Reker hatte der Rundschau zuletzt gesagt: „Ich bin dafür, dass man den Stadtteil Kreuzfeld im Norden endlich angeht, diesen konsequent plant, auch mit der Anbindung an den Personennahverkehr, mit Schulen und Kindergärten.“ Möglichst noch 2018 wolle sie das Thema in den Stadtrat bringen. Müller sagt: „Wir strengen uns an, eine Lösung zu finden. Wir wollen dann zumindest die Richtung sagen, in die es geht.“ Der neue Stadtteil habe Priorität, es geht um bis zu 3500 Wohnungen. Im Jahr 2023 könnte die Planung laut Müller beendet sein, die Erschließung beginnen.
Kreuzfeld also – mal wieder. Schon in den 70er-Jahren lagen erste Pläne vor, immer wieder tauchten sie auf: 1993 beispielsweise gab es einen städtebaulichen Wettbewerb, eine fast beendete Bauleitplanung, doch dann ruhten die Pläne, ploppten in den 2000er-Jahren wieder auf, um erneut zu verschwinden. Laut Müller muss komplett neu geplant werden, es geht also bei null los. Der Auftrag aus der Politik: Die Stadt soll eine „neu interpretierte Gartenstadt“ prüfen.
Bislang liegen westlich von Blumenberg viele Äcker, das neue Wohngebiet wäre so groß wie 65 Fußball-Felder, zu etwa zwei Dritteln gehören die Flächen der Stadt, das andere Drittel müsste sie kaufen.

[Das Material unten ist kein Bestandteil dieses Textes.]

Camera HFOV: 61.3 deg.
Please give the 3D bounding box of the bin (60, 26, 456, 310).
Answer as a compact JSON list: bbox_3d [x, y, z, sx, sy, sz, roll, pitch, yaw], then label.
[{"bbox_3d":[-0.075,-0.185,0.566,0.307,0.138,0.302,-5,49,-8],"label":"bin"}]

Der Vorteil: Bauen auf der sogenannten „Grünen Wiese“ ist oft einfacher als die Nachverdichtung mitten in der Innenstadt.

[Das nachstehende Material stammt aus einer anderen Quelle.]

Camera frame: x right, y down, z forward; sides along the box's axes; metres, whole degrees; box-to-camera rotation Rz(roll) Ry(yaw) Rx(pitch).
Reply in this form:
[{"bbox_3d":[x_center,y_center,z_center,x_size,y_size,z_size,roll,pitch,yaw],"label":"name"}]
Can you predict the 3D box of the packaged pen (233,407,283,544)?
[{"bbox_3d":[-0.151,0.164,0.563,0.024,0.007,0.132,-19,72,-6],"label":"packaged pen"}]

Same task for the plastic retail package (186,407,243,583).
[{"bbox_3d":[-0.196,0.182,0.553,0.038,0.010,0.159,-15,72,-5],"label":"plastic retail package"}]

Anbindung and S-Bahn-Netz in Blumenberg
Ein weiterer Vorteil: Die S 11 hat in Blumenberg eine Haltestation, es besteht also eine Anbindung ans S-Bahn-Netz, tagsüber fährt die Bahn alle 20 Minuten. Doch so einfach ist es laut Reinhard Zöllner nicht. Zöllner (CDU) ist Bezirksbürgermeister von Chorweiler, dazu zählt der Stadtteil Blumenberg. Laut seiner Aussage holt die Bahn Verspätungen auf der Strecke häufig dadurch auf, dass sie hinter der Haltestelle Longerich auf den Bogen durch Chorweiler und Blumenberg verzichtet und den direkten Weg nimmt.

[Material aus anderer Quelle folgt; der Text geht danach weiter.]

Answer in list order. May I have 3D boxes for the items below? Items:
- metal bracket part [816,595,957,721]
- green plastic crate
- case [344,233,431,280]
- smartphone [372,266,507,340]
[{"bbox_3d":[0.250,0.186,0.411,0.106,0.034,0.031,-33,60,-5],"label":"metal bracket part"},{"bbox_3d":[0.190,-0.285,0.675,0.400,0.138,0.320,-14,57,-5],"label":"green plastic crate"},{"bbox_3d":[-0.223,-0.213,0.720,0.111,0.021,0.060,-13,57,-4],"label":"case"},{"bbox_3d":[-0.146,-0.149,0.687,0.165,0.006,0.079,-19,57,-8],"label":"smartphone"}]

Zöllner sagt: „Ich habe nichts gegen einen neuen Stadtteil, aber zuerst müssen wir die Probleme vor Ort lösen, die werden dadurch ja sogar noch größer.“ Zöllner spricht von fehlenden Kitas und Schulen, zunehmenden Verkehr, dem geplanten Hochwasser-Rückzugsraum Worringen direkt neben Kreuzfeld und recht mauen Einkaufsmöglichkeiten, zudem hat in Blumenberg 2016 ein Supermarkt zugemacht.
Insgesamt 5511 Einwohner hat der Stadtteil, eine der Fragen lautet: Wenn durch das Kreuzfeld weitere 5000 Menschen dort hinziehen, lohnen sich neue Geschäfte? Und: Entwickelt das Kreuzfeld mit Blumenberg eine gewisse Attraktivität? Wer baut: Ein privater Projektentwickler oder eine städtische Gesellschaft wie die „Moderne Stadt“?
Die Kölner Ratsfraktionen stützen Rekers Vorschlag, FDP-Fraktionschef Ralph Sterck etwa hofft auf eine schelle Umsetzung, „um in den kommenden Wachstumsjahren einen Entlastungseffekt zu erzielen“. Michael Weisenstein (Linke) sagt: „Wir müssen neue Siedlungen bauen, es kann nicht alles innerstädtisch passieren.“ Michael Frenzel von der SPD fordert ein „gemischtes Quartier“. Grünen-Fraktionsgeschäftsführer Jörg Frank will eine städtische Entwicklungsgesellschaft mit der Umsetzung beauftragen. Sein CDU-Amtskollege Niklas Kienitz möchte keine „reine Schlafstätte“, begrüßt Wachstum an den Stadträndern.